▶ [Records to process]
○ ○ ○ ○ ○ ○ ○

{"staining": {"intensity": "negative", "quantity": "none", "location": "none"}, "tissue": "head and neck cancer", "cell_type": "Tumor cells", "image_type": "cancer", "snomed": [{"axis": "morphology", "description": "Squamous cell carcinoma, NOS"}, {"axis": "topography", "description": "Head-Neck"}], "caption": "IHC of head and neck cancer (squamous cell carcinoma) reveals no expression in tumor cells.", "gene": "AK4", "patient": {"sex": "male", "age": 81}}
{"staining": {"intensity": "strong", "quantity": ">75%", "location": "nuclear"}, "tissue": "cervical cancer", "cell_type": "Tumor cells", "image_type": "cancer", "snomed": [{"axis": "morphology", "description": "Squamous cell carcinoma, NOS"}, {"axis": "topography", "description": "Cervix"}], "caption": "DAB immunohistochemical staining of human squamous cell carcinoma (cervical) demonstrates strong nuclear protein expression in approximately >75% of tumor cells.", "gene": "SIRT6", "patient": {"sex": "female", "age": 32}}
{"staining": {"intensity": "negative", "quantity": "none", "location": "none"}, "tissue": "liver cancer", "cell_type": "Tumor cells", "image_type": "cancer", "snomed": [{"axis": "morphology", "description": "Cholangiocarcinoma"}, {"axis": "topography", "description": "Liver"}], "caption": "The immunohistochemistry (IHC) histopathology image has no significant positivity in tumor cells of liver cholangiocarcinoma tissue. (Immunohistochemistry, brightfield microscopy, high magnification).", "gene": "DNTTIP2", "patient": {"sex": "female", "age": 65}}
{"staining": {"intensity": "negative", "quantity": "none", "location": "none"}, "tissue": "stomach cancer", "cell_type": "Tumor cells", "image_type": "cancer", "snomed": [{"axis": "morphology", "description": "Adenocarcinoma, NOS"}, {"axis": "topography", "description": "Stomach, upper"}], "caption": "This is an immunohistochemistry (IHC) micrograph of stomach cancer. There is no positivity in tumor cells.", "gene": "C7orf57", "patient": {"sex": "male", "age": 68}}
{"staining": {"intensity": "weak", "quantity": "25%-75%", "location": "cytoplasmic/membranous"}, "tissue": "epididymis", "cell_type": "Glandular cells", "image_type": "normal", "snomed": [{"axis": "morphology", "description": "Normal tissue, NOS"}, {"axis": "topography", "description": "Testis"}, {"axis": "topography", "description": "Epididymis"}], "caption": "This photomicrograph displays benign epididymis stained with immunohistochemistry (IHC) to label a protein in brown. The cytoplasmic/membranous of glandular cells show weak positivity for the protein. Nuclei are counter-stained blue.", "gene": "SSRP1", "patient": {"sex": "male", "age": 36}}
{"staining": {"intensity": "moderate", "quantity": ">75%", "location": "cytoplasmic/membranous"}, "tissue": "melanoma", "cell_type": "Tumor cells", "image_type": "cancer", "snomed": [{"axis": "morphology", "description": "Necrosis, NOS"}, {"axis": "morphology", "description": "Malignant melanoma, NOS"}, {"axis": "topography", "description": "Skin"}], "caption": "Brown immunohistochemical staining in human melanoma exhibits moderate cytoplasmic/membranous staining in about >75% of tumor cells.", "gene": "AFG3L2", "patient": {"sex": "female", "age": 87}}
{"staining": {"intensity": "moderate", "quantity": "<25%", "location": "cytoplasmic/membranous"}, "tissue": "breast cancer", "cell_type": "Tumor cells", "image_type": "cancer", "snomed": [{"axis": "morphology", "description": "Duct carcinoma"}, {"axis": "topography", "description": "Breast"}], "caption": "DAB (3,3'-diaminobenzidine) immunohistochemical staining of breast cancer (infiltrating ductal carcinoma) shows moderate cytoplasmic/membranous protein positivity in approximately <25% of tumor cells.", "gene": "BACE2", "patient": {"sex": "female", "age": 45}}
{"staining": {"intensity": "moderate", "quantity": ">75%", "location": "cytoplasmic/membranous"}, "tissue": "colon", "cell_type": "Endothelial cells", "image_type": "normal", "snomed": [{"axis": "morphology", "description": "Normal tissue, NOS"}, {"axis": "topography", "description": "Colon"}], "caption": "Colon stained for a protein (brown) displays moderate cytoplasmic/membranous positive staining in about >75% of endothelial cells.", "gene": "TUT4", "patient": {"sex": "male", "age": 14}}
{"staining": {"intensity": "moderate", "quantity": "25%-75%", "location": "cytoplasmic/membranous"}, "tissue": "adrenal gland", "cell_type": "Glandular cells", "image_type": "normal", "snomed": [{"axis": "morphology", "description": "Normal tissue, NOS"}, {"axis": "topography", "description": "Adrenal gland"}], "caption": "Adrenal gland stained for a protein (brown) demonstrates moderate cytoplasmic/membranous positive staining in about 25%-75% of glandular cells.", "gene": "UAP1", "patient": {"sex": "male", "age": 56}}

○ ○ ○ ○ ○ ○ ○

▶ [Problem description]
Would you retype exactly the lines above, from the line with "staining of human" to the line with "is an immunohistochemistry", with both end lines kept and nothing more?

▶ [Output for this exercise]
{"staining": {"intensity": "strong", "quantity": ">75%", "location": "nuclear"}, "tissue": "cervical cancer", "cell_type": "Tumor cells", "image_type": "cancer", "snomed": [{"axis": "morphology", "description": "Squamous cell carcinoma, NOS"}, {"axis": "topography", "description": "Cervix"}], "caption": "DAB immunohistochemical staining of human squamous cell carcinoma (cervical) demonstrates strong nuclear protein expression in approximately >75% of tumor cells.", "gene": "SIRT6", "patient": {"sex": "female", "age": 32}}
{"staining": {"intensity": "negative", "quantity": "none", "location": "none"}, "tissue": "liver cancer", "cell_type": "Tumor cells", "image_type": "cancer", "snomed": [{"axis": "morphology", "description": "Cholangiocarcinoma"}, {"axis": "topography", "description": "Liver"}], "caption": "The immunohistochemistry (IHC) histopathology image has no significant positivity in tumor cells of liver cholangiocarcinoma tissue. (Immunohistochemistry, brightfield microscopy, high magnification).", "gene": "DNTTIP2", "patient": {"sex": "female", "age": 65}}
{"staining": {"intensity": "negative", "quantity": "none", "location": "none"}, "tissue": "stomach cancer", "cell_type": "Tumor cells", "image_type": "cancer", "snomed": [{"axis": "morphology", "description": "Adenocarcinoma, NOS"}, {"axis": "topography", "description": "Stomach, upper"}], "caption": "This is an immunohistochemistry (IHC) micrograph of stomach cancer. There is no positivity in tumor cells.", "gene": "C7orf57", "patient": {"sex": "male", "age": 68}}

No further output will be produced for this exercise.